There's $4 million to study the idea of a high-speed rail corridor from St. Paul to Chicago. Rochester gets $3 million to expand the National Volleyball Center. There's even $135,000 for headstones for unmarked graves of deceased state hospital patients.
Projects as disparate as renovations for the Como Zoo polar bear and gorilla exhibit and an anti-terrorism training center at Camp Ripley came closer to becoming reality Tuesday when the Legislature passed a $925 million state construction bill.
Debate in the Senate took a mere 25 minutes before the measure passed on a bipartisan 57-10 vote.
But that easy approval is prelude to what is expected to be a contentious fight with Gov.
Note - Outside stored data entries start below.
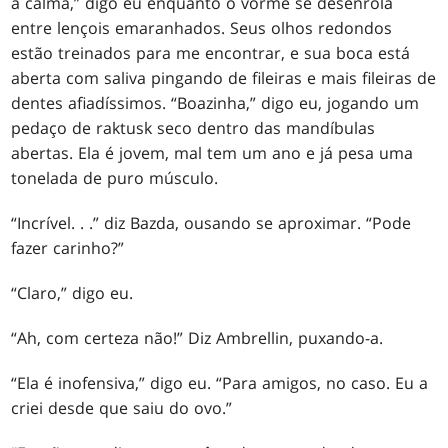
a calma,” digo eu enquanto o vorme se desenrola
entre lençois emaranhados. Seus olhos redondos
estão treinados para me encontrar, e sua boca está
aberta com saliva pingando de fileiras e mais fileiras de
dentes afiadíssimos. “Boazinha,” digo eu, jogando um
pedaço de raktusk seco dentro das mandíbulas
abertas. Ela é jovem, mal tem um ano e já pesa uma
tonelada de puro músculo.
“Incrível
. . .
” diz Bazda, ousando se aproximar. “Pode
fazer carinho?”
“Claro,” digo eu.
“Ah, com certeza não!” Diz Ambrellin, puxando-a.
“Ela é inofensiva,” digo eu. “Para amigos, no caso. Eu a
criei desde que saiu do ovo.”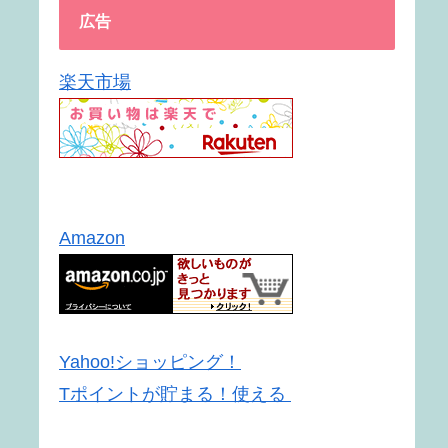
広告
楽天市場
Amazon
Yahoo!ショッピング！
Tポイントが貯まる！使える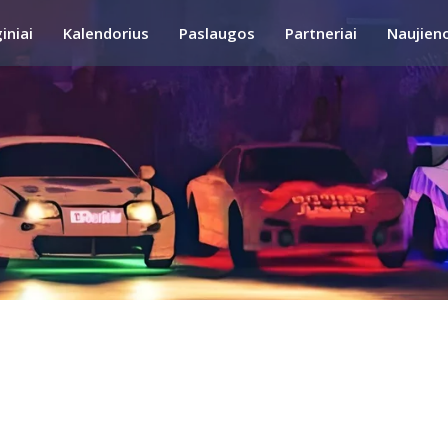
iniai
Kalendorius
Paslaugos
Partneriai
Naujien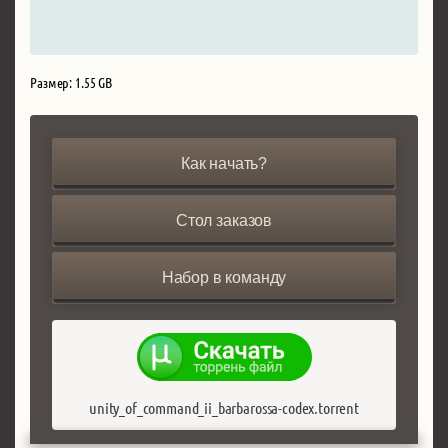
Размер: 1.55 GB
Как начать?
Стол заказов
Набор в команду
unity_of_command_ii_barbarossa-codex.torrent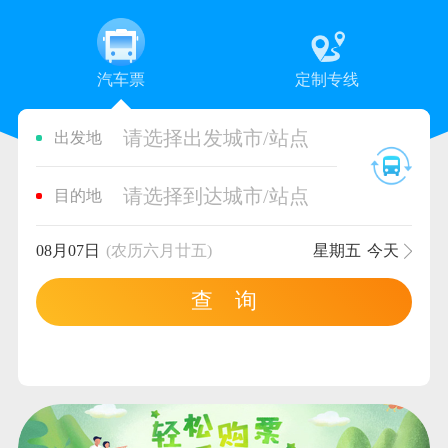
汽车票
定制专线
请选择出发城市/站点
出发地
请选择到达城市/站点
目的地
08月07日
(农历六月廿五)
星期五
今天
查 询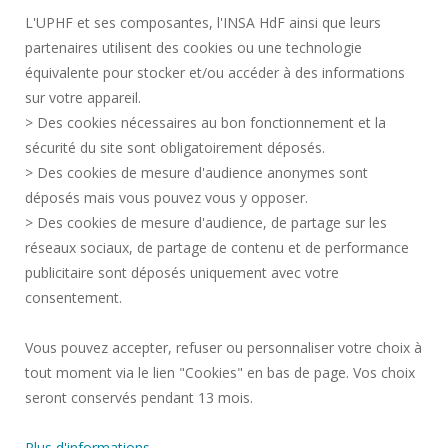
L'UPHF et ses composantes, l'INSA HdF ainsi que leurs
ACCESIBILIDAD
partenaires utilisent des cookies ou une technologie
INFORMACIÓN LEGAL
équivalente pour stocker et/ou accéder à des informations
CONTACTOS
sur votre appareil.
DATOS PERSONALES
> Des cookies nécessaires au bon fonctionnement et la
SERVICIOS PÚBLICOS +
sécurité du site sont obligatoirement déposés.
> Des cookies de mesure d'audience anonymes sont
CRÉDITOS
déposés mais vous pouvez vous y opposer.
DOY MI OPINIÓN
> Des cookies de mesure d'audience, de partage sur les
ACCESIBILIDAD: NO CONFORME
réseaux sociaux, de partage de contenu et de performance
GESTIÓN DE COOKIES
publicitaire sont déposés uniquement avec votre
consentement.
Solicitud de mejora
Vous pouvez accepter, refuser ou personnaliser votre choix à
tout moment via le lien "Cookies" en bas de page. Vos choix
¡Únete a nosotros!
seront conservés pendant 13 mois.
Plus d'informations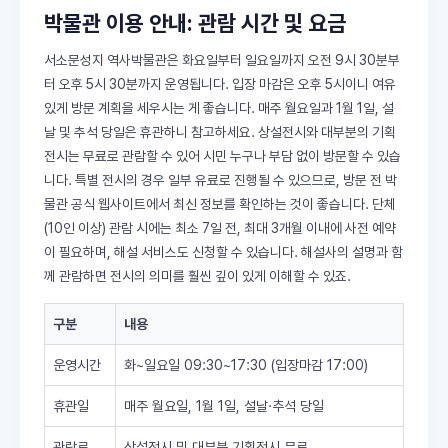
박물관 이용 안내: 관람 시간 및 요금
서소문성지 역사박물관은 화요일부터 일요일까지 오전 9시 30분부
터 오후 5시 30분까지 운영됩니다. 입장 마감은 오후 5시이니 여유
있게 방문 계획을 세우시는 게 좋습니다. 매주 월요일과 1월 1일, 설
날 및 추석 당일은 휴관하니 참고하세요. 상설전시와 대부분의 기획
전시는 무료로 관람할 수 있어 시민 누구나 부담 없이 방문할 수 있습
니다. 특별 전시의 경우 일부 유료로 진행될 수 있으므로, 방문 전 박
물관 공식 웹사이트에서 최신 정보를 확인하는 것이 좋습니다. 단체
(10인 이상) 관람 시에는 최소 7일 전, 최대 3개월 이내에 사전 예약
이 필요하며, 해설 서비스도 신청할 수 있습니다. 해설사의 설명과 함
께 관람하면 전시의 의미를 훨씬 깊이 있게 이해할 수 있죠.
구분
내용
운영시간
화~일요일 09:30~17:30 (입장마감 17:00)
휴관일
매주 월요일, 1월 1일, 설날·추석 당일
관람료
상설전시 및 대부분 기획전시 무료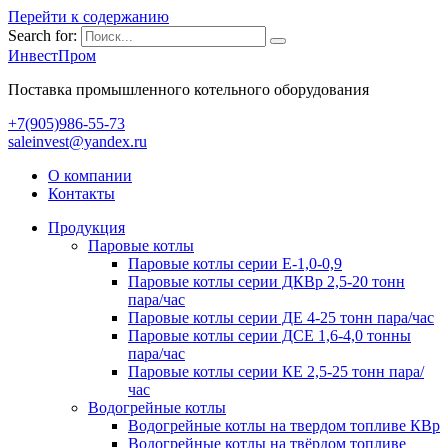
Перейти к содержанию
Search for:
ИнвестПром
Поставка промышленного котельного оборудования
+7(905)986-55-73
saleinvest@yandex.ru
О компании
Контакты
Продукция
Паровые котлы
Паровые котлы серии Е-1,0-0,9
Паровые котлы серии ДКВр 2,5-20 тонн
пара/час
Паровые котлы серии ДЕ 4-25 тонн пара/час
Паровые котлы серии ДСЕ 1,6-4,0 тонны
пара/час
Паровые котлы серии КЕ 2,5-25 тонн пара/
час
Водогрейные котлы
Водогрейные котлы на твердом топливе КВр
Водогрейные котлы на твёрдом топливе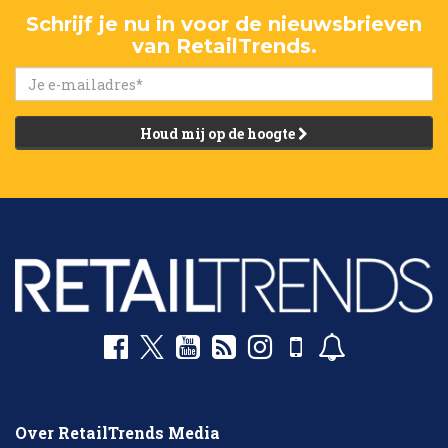
Schrijf je nu in voor de nieuwsbrieven
van RetailTrends.
Houd mij op de hoogte
Over RetailTrends Media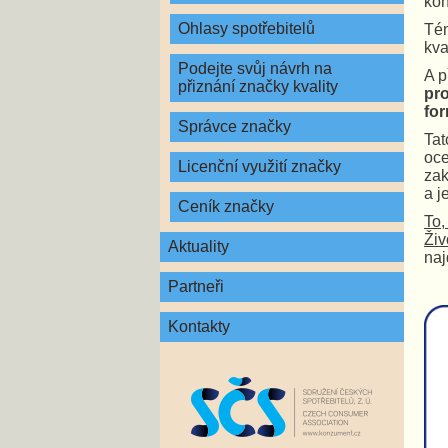
kon
Ohlasy spotřebitelů
Tém
kva
Podejte svůj návrh na
A p
přiznání značky kvality
pro
fo
Správce značky
Tat
oce
Licenční využití značky
zak
a j
Ceník značky
To,
Živ
Aktuality
na
Partneři
Kontakty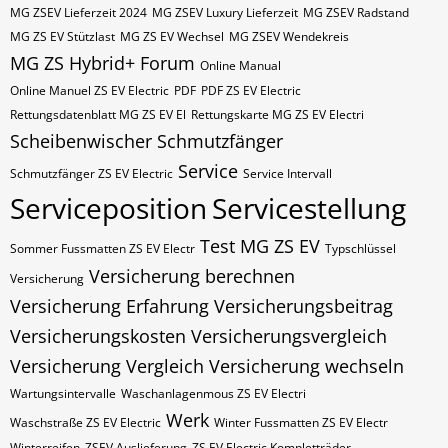
MG ZSEV Lieferzeit 2024
MG ZSEV Luxury Lieferzeit
MG ZSEV Radstand
MG ZS EV Stützlast
MG ZS EV Wechsel
MG ZSEV Wendekreis
MG ZS Hybrid+ Forum
Online Manual
Online Manuel ZS EV Electric
PDF
PDF ZS EV Electric
Rettungsdatenblatt MG ZS EV El
Rettungskarte MG ZS EV Electri
Scheibenwischer
Schmutzfänger
Service
Schmutzfänger ZS EV Electric
Service Intervall
Serviceposition
Servicestellung
Test MG ZS EV
Sommer Fussmatten ZS EV Electr
Typschlüssel
Versicherung berechnen
Versicherung
Versicherung Erfahrung
Versicherungsbeitrag
Versicherungskosten
Versicherungsvergleich
Versicherung Vergleich
Versicherung wechseln
Wartungsintervalle
Waschanlagenmous ZS EV Electri
Werk
Waschstraße ZS EV Electric
Winter Fussmatten ZS EV Electr
Winterreifen
ZSEV Auslieferung
ZS EV Electric Kompletträder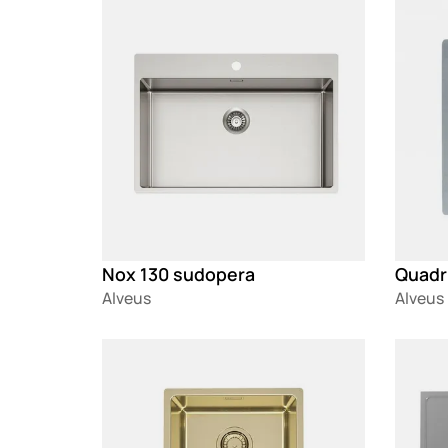
Loading
Loadin
Nox 130 sudopera
Quadr
Alveus
Alveus
Loading
Loadin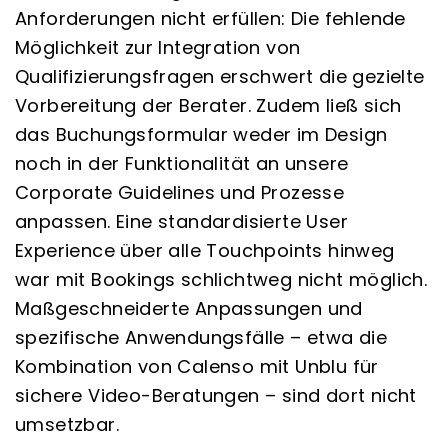
Anforderungen nicht erfüllen: Die fehlende
Möglichkeit zur Integration von
Qualifizierungsfragen erschwert die gezielte
Vorbereitung der Berater. Zudem ließ sich
das Buchungsformular weder im Design
noch in der Funktionalität an unsere
Corporate Guidelines und Prozesse
anpassen. Eine standardisierte User
Experience über alle Touchpoints hinweg
war mit Bookings schlichtweg nicht möglich.
Maßgeschneiderte Anpassungen und
spezifische Anwendungsfälle – etwa die
Kombination von Calenso mit Unblu für
sichere Video-Beratungen – sind dort nicht
umsetzbar.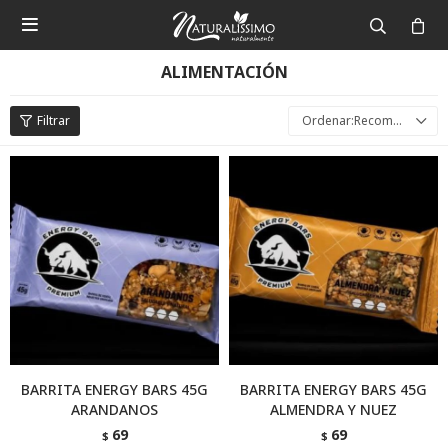

ALIMENTACIÓN
Recomendados
BARRITA ENERGY BARS 45G
BARRITA ENERGY BARS 45G
ARANDANOS
ALMENDRA Y NUEZ
69
69
$
$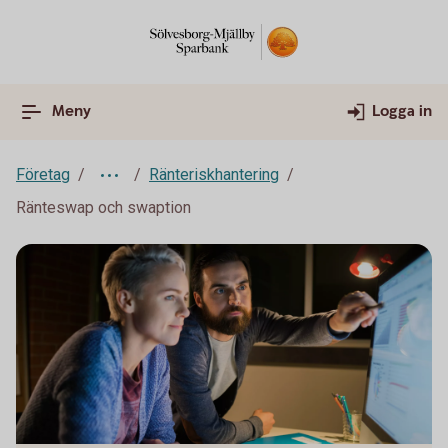
Meny
Logga in
Företag
Ränteriskhantering
Ränteswap och swaption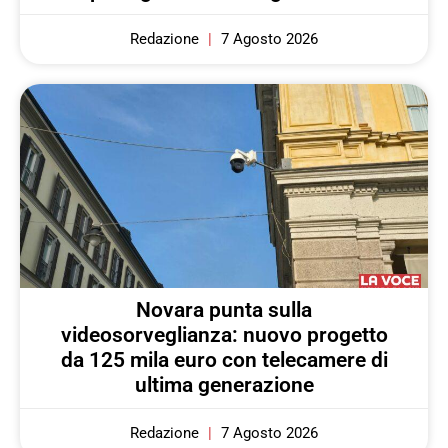
Redazione
7 Agosto 2026
Novara punta sulla
videosorveglianza: nuovo progetto
da 125 mila euro con telecamere di
ultima generazione
Redazione
7 Agosto 2026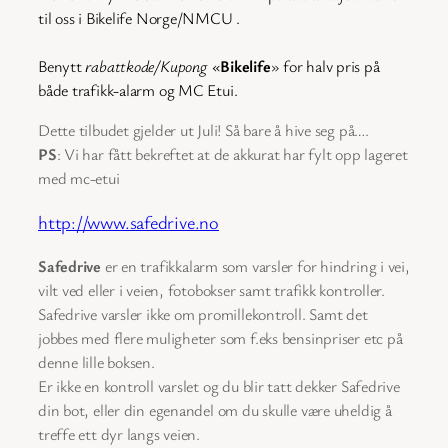
til oss i Bikelife Norge/NMCU .
Benytt
rabattkode/Kupong
«
Bikelife
» for halv pris på
både trafikk-alarm og MC Etui.
Dette tilbudet gjelder ut Juli! Så bare å hive seg på….
PS
: Vi har fått bekreftet at de akkurat har fylt opp lageret
med mc-etui
http://www.safedrive.no
Safedrive
er en trafikkalarm som varsler for hindring i vei,
vilt ved eller i veien, fotobokser samt trafikk kontroller.
Safedrive varsler ikke om promillekontroll. Samt det
jobbes med flere muligheter som f.eks bensinpriser etc på
denne lille boksen.
Er ikke en kontroll varslet og du blir tatt dekker Safedrive
din bot, eller din egenandel om du skulle være uheldig å
treffe ett dyr langs veien.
Tim Pawlenty, who has said $925 million is too much.
Pawlenty has signaled distaste for the measure, saying it needs to be $825 million. But he has not indicated whether he would veto the entire bill or remove specific items with what's known as a line-item veto.
The dispute focuses on whether the $925 million in long-term borrowing would violate a state guideline that limits general obligation bonds to 3 percent of the state's general fund.
The bill passed the House 90 to 42, which would be just enough votes to override a governor's veto. Debate focused on whether the measure, known as the bonding bill, by bursting through debt service limits, jeopardized the state's credit rating.